#### Consegna 1
Trascrivi dall'estratto sul libro di Antonio Socci il tratto che va da "Che cosa è meraviglioso?" fino a "casi di risurrezioni.".
#### Consegna 2
Secondo l'estratto sul libro di Antonio Socci, quanti casi di risurrezioni ha enucleato padre Albert J. Hebert?

#### Estratto del testo
————————

Che cosa è meraviglioso? Nel libro di Antonio Socci, che raccoglie le testimonianze di chi ha vissuto un’esperienza di pre-morte, è meraviglioso sapere che la vita non finisce. Non sono storie di “risurrezioni”. Socci lo precisa più di una volta. Lo fa raccontando l’unicità della Risurrezione di Gesù che ha salvato tutto per sempre, e poi regalandoci il racconto delle tre risurrezioni che lui ha compiuto (la figlia di Giairo, Lazzaro e il figlio della vedova di Nain) e di quelle che hanno compiuto i suoi discepoli e alcuni santi. Il libro ripercorre, infatti, le cronache degli Atti degli Apostoli e alcuni miracoli che, nei secoli, hanno costellato la storia della Chiesa (da Bernardo di Chiaravalle a padre Pio, da san Domenico a san Giovanni Bosco), basandosi sugli studi dell’americano padre Albert J. Hebert, che ha enucleato quattrocento casi di risurrezioni.

————————

#### Voci tratte da una raccolta
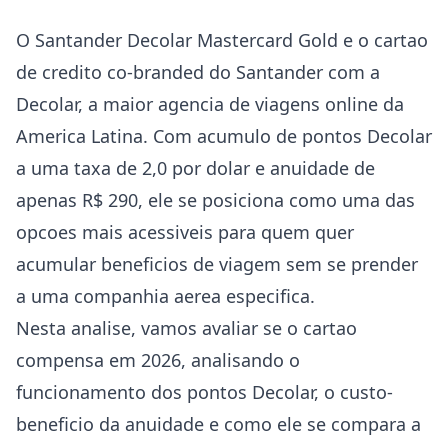
O Santander Decolar Mastercard Gold e o cartao
de credito co-branded do Santander com a
Decolar, a maior agencia de viagens online da
America Latina. Com acumulo de pontos Decolar
a uma taxa de 2,0 por dolar e anuidade de
apenas R$ 290, ele se posiciona como uma das
opcoes mais acessiveis para quem quer
acumular beneficios de viagem sem se prender
a uma companhia aerea especifica.
Nesta analise, vamos avaliar se o cartao
compensa em 2026, analisando o
funcionamento dos pontos Decolar, o custo-
beneficio da anuidade e como ele se compara a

————————

#### Soluzione 1
Che cosa è meraviglioso? Nel libro di Antonio Socci, che raccoglie le testimonianze di chi ha vissuto un’esperienza di pre-morte, è meraviglioso sapere che la vita non finisce. Non sono storie di “risurrezioni”. Socci lo precisa più di una volta. Lo fa raccontando l’unicità della Risurrezione di Gesù che ha salvato tutto per sempre, e poi regalandoci il racconto delle tre risurrezioni che lui ha compiuto (la figlia di Giairo, Lazzaro e il figlio della vedova di Nain) e di quelle che hanno compiuto i suoi discepoli e alcuni santi. Il libro ripercorre, infatti, le cronache degli Atti degli Apostoli e alcuni miracoli che, nei secoli, hanno costellato la storia della Chiesa (da Bernardo di Chiaravalle a padre Pio, da san Domenico a san Giovanni Bosco), basandosi sugli studi dell’americano padre Albert J. Hebert, che ha enucleato quattrocento casi di risurrezioni.

#### Soluzione 2
Padre Albert J. Hebert ha enucleato quattrocento casi di risurrezioni.